Jadi, bersikap ‘abdun tidak berarti menjadi fatalis, tidak kreatif
dan bermental budak. Dikatakan dalam Al-Qur’an, konsep khalifah dan ‘abdun
itu sesungguhnya merupakan satu-kesatuan, yaitu menyatukan kemampuan
kreativitas sebagai khalifah dengan kepatuhan moral-spiritual sebagai ‘abdun.
Persatuan khalifah-‘abdun inilah tiang utama etos kerja dalam Islam.
Adapun
sumber-sumber hukum dalam ekonomi Islam adalah:
a.
Alqur’anul Karim
Alqur’an adalah sumber utama, asli, abadi,
dan pokok dalam hukum ekonomi Islam yang Allah SWT turunkan kepada Rasul Saw
guna memperbaiki, meluruskan dan membimbing Umat manusia kepada jalan yang
benar. Didalam Alqur’an banyak tedapat ayat-ayat yang melandasi hukum ekonomi Islam,
salah satunya dalam surat An-Nahl
ayat 90 yang mengemukakan tentang peningkatan kesejahteraan Umat Islam dalam
segala bidang termasuk ekonomi.
b.
Hadis dan Sunnah
Setelah
Alquran, sumber hukum ekonomi adalah Hadis
dan Sunnah. Yang mana para pelaku
ekonomi akan mengikuti sumber hukum ini apabila didalam Alquran tidak
terperinci secara lengkap tentang hukum ekonomi tersebut.
c.
Ijma'
Ijma' adalah sumber hukum yang ketiga,
yang mana merupakan konsensus baik dari masyarakat maupun cara cendekiawan
Agama, yang tidak terlepas dari Alquran dan Hadis.
d.
Ijtihad atau Qiyas
Ijtihad merupakan usaha meneruskan setiap usaha untuk menemukan sedikit banyaknya
kemungkinan suatu persoalan syariat.
Sedangkan qiyas adalah pendapat yang merupakan alat pokok ijtihad yang
dihasilkan melalui penalaran analogi.
e.
Istihsan, Istislah dan Istishab
Istihsan, Istislah
dan Istishab adalah bagian dari pada sumber hukum yang lainnya dan telah diterima oleh
sebahagian kecil oleh keempat mazhab.
Sumber hukum
yang disebutkan di atas merupakan jalan yang ditempuh demi mencapai kebahagiaan
dunia-akhirat, atau biasa disebut dengan syariah.
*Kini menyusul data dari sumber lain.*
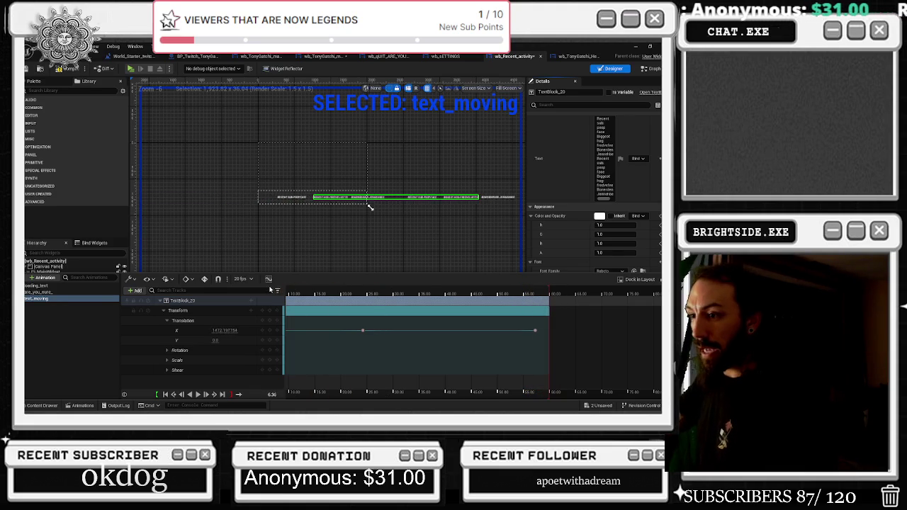
scroll(347, 306, down, 3)
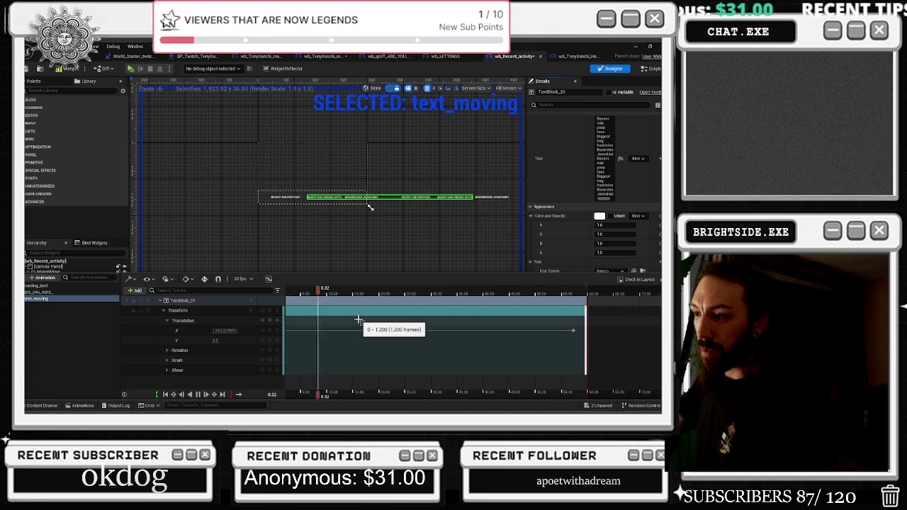
scroll(363, 307, left, 3)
Syariah Islam berfungsi
sebagai sumber informasi yang akan menunjukkan manusia pada kebahagiaan. Sumber
hukum yang diakui oleh ahli hukum Islam terdiri dari sumber yang mutlak
kebenarannya dan sumber yang memungkinkan dilakukannya rekodifikasi yang
mengikuti perkembangan zaman.
Sumber yang
pertama adalah Al-Qur’an, Sunnah, Ijma’ dan Qiyas. Sedangkan sumber yang kedua
adalah sumber-sumber yang dimungkinkan terjadinya perbedaan pendapat atau
perbedaan praktik. Sumber-sumber ini adalah istishan, maslahah mursalah,
istishab dan urf (sumber metodologis). Dalam memahami sumber-sumber
kedua ini, diperlukan proses pemikiran atau ijtihad. Ijtihad akan dinilai benar
jika proses dan hasilnya tidak bertentangan dengan nilai-nilai Islam. Namun,
apabila dari sumber-sumber tersebut ada yang bertentangan, antara satu dengan
yang lain, maka Al-Qur’an dan Sunnah yang diutamakan. Karena, keduanya sumber
hukum yang paling mutlak kebenarannya.
Seperti yang
telah dikatakan di atas, bahwa ekonomi Islam merupakan bagian yang tidak
terpisahkan dari ajaran Islam. Sebagai bagian yang tak terpisahkan dari ajaran
Islam, sudah pasti bahwa ekonomi Islam memiliki tujuan untuk mencapai
kebahagiaan dunia-akhirat. Dan untuk kebahagiaan tersebut, diperlukan cara-cara
maupun metodologi untuk mencapainya. Seperti bagaimana cara bertransaksi maupun
berekonomi yang benar dan sesuai dengan ajaran Islam yang termaktub dalam ayat
qauliyah, kauniyah dan insaniyah.
Karena
keterbatasannya, manusia sudah tentu akan mencari sumber daripada ajaran
tersebut, yang oleh umat Muslim sumber kebenaran yang paling mutlak berada pada
Al-Qur’an dan Sunnah. Keduanya merupakan kebenaran deduktif (ayat qauliyah) dan
sumber tersebut didukung oleh kebenaran empiris-induktif (ayat kauniyah) berupa
fenomena terjadinya alam semesta beserta isinya. Selain itu, terdapat ayat
insaniyah yang berbicara tentang tugas dari manusia, sebagai seorang khalifah-‘abdun.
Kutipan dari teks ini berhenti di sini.